*INSTRUCTION A*. Reproduce the part of the newsgroup post starting at "Yet, later in" and ending at "perpetuate this lie.".
*INSTRUCTION B*. According to the newsgroup post, which senior broadcaster presented the Newsnight program on which Henry Kissinger appeared?

═════ PAGE ═════

5da8f113   
   XPost: alt.alien.visitors, alt.alien.research, alt.conspiracy   
   XPost: sci.skeptic   
   From: garymatalucci@gmail.com   
      
   On Apr 9, 8:10 am, "Hägar" wrote:   
   > "Sir Arthur C.B.E. Wholeflaffers A.S.A." wrote in   
   > messagenews:628619a3-8553-4171-80d8-31a738ea182b@t7g2000pbn.go   
   glegroups.com...   
   >   
   > > I'll try to remember to take a shit on her grave site, something to   
   > > remind me of her.   
   >   
   > Looks like the shit is coming from your mouth, not your ass ...   
   > Is that what they call "Shit-fer-Brains" ???   
      
   Hager you and your in-bred useful idiots are worthless to the human   
   race. I saw dog shit that is worth more than your entire family.   
   Your kind have been dragging down humanity for far too long. The   
   best thing that Raygun and Thatcher did was die. Good riddance to bad   
   bad rubbish   
      
   Margaret Thatcher and the Triumph of Crony Capitalism: “There is No   
   Alternative” (TINA)   
      
   Last night, on the day that Margaret Thatcher died, much of the   
   mainstream media fell over itself to mourn the passing of a ‘great’   
   leader. There were of course some references to her being a ‘divisive   
   figure’, but only because she did what ‘had to be done’, which   
   politicians before her were too weak-willed to do (ie attack workers’   
   rights, the welfare state and beat down wages).   
      
   Even people like Henry Kissinger, a man often accused as having the   
   blood of innocent millions on his hands, were wheeled onto our screens   
   to tell the British public what a really outstanding leader she was.   
   That the BBC would turn to Kissinger for such a ringing endorsement of   
   Thatcher’s policies and personality says a lot about the mindset over   
   at the good old ‘Beeb’.   
      
   I happened to see Kissinger on the BBC’s late night ‘serious’ new   
   analysis programme Newsnight. Presented by senior broadcaster Jeremy   
   Paxman, prior to talking with Kissinger, the show hosted a studio   
   debate about Thatcher’s legacy. As elsewhere, it was a broadcast   
   lavishly sprinkled with eulogies for the ‘great Margaret’.   
      
   Early in the broadcast a Conservative MP (or ex-MP) offered his   
   opinion about her legacy. He stated that Thatcher served to put an end   
   to certain debates that had raged prior to her taking power, not least   
   the question of capitalism being the best system for delivering goods   
   and services effectively and for wealth creation. Paxman sat there and   
   just let this go.   
      
   Yet, later in the broadcast, leftist political figure Ken Livingstone   
   made a comment about her legacy, which included the current a housing   
   crisis in Britain. Paxman was on him straight away, pulling him up and   
   tell Livingstone about Thatcher’s ‘successes’ in the housing sector.   
   Livingstone’s comment about the housing crisis was benign when   
   compared with the Tory person’s comments that celebrated the wonders   
   of capitalism.   
      
   How a senior BBC presenter can sit there and not challenge someone who   
   says the debate about socialism/capitalism is ended because capitalism   
   has proved to be successful may well be beyond the thought process of   
   some people. Successful for whom? For the rich and for millionaire   
   politicians who come on to our screens and perpetuate this lie.

═════ SOURCE EXCERPT ═════

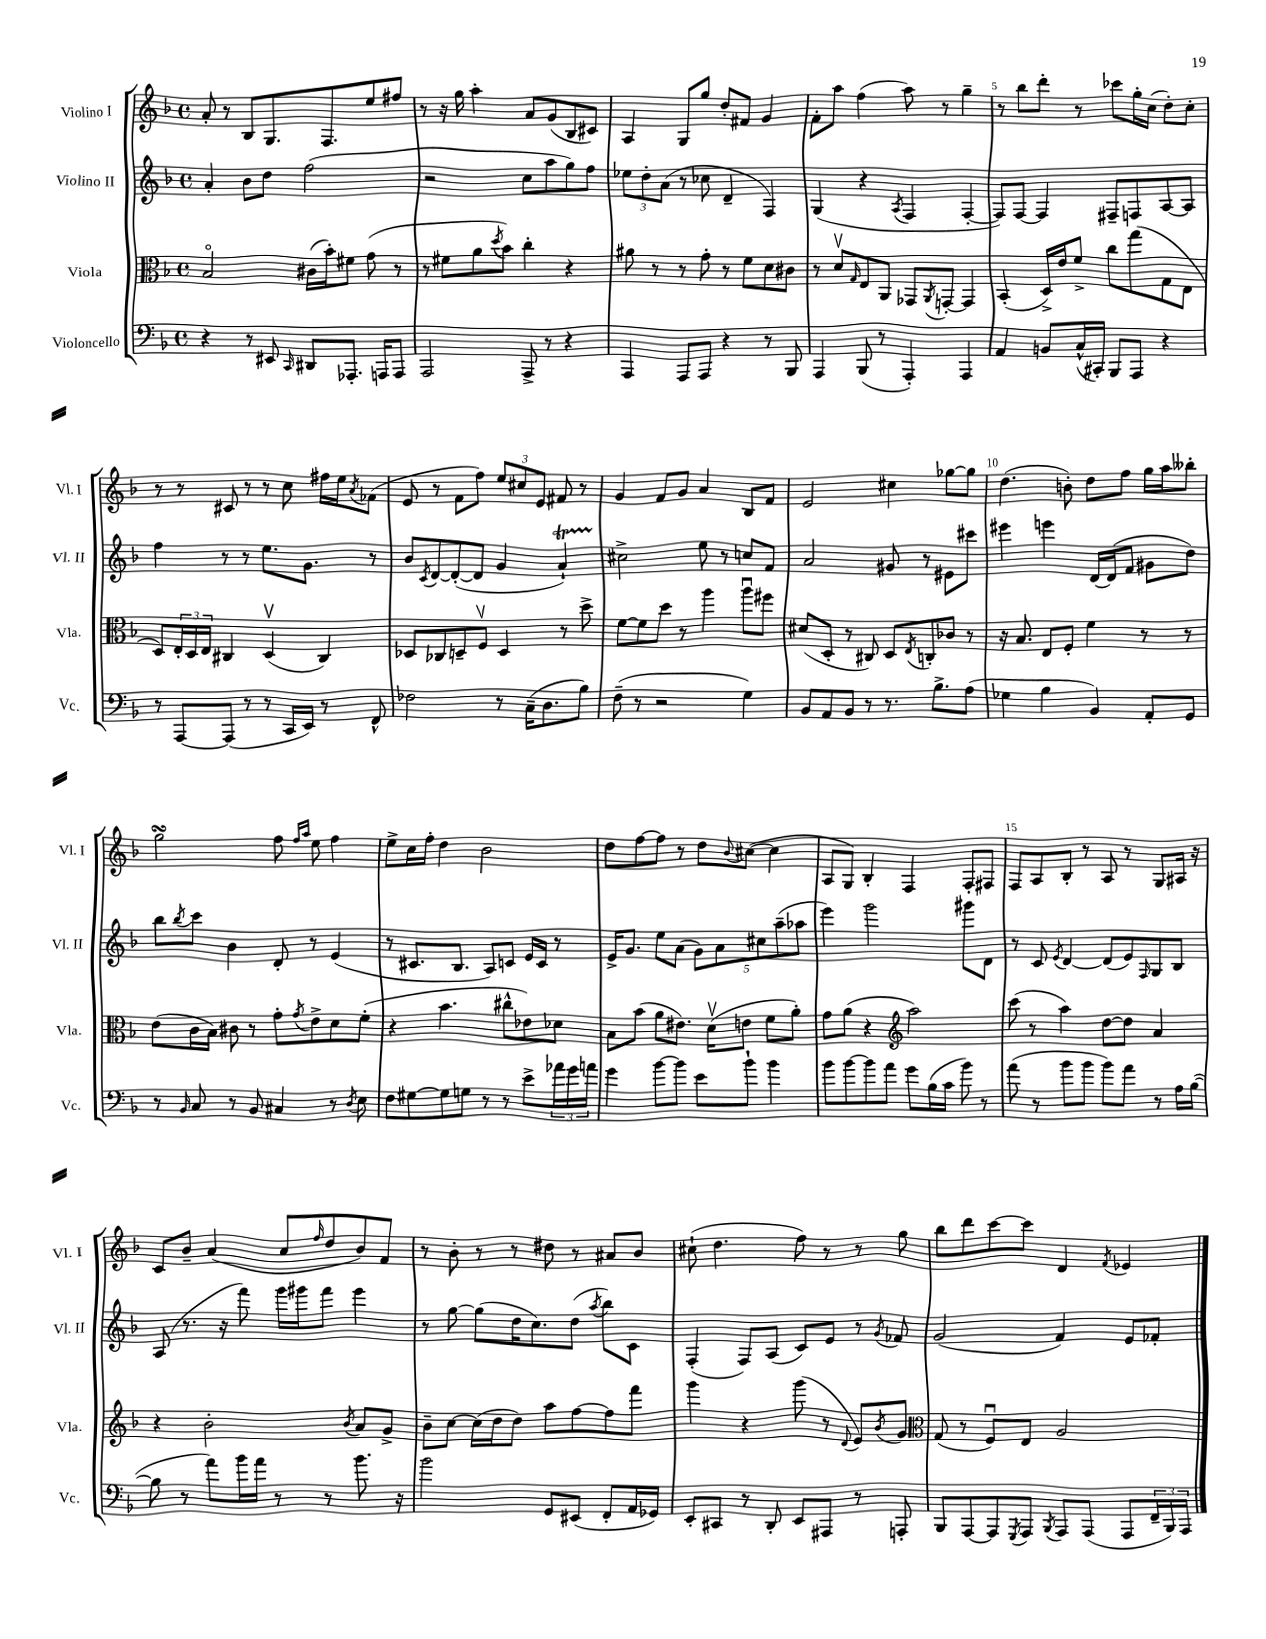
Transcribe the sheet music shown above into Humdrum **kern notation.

═════

*FULL RESPONSE A*.
Yet, later in the broadcast, leftist political figure Ken Livingstone   
   made a comment about her legacy, which included the current a housing   
   crisis in Britain. Paxman was on him straight away, pulling him up and   
   tell Livingstone about Thatcher’s ‘successes’ in the housing sector.   
   Livingstone’s comment about the housing crisis was benign when   
   compared with the Tory person’s comments that celebrated the wonders   
   of capitalism.   
      
   How a senior BBC presenter can sit there and not challenge someone who   
   says the debate about socialism/capitalism is ended because capitalism   
   has proved to be successful may well be beyond the thought process of   
   some people. Successful for whom? For the rich and for millionaire   
   politicians who come on to our screens and perpetuate this lie.

*FULL RESPONSE B*. Jeremy Paxman.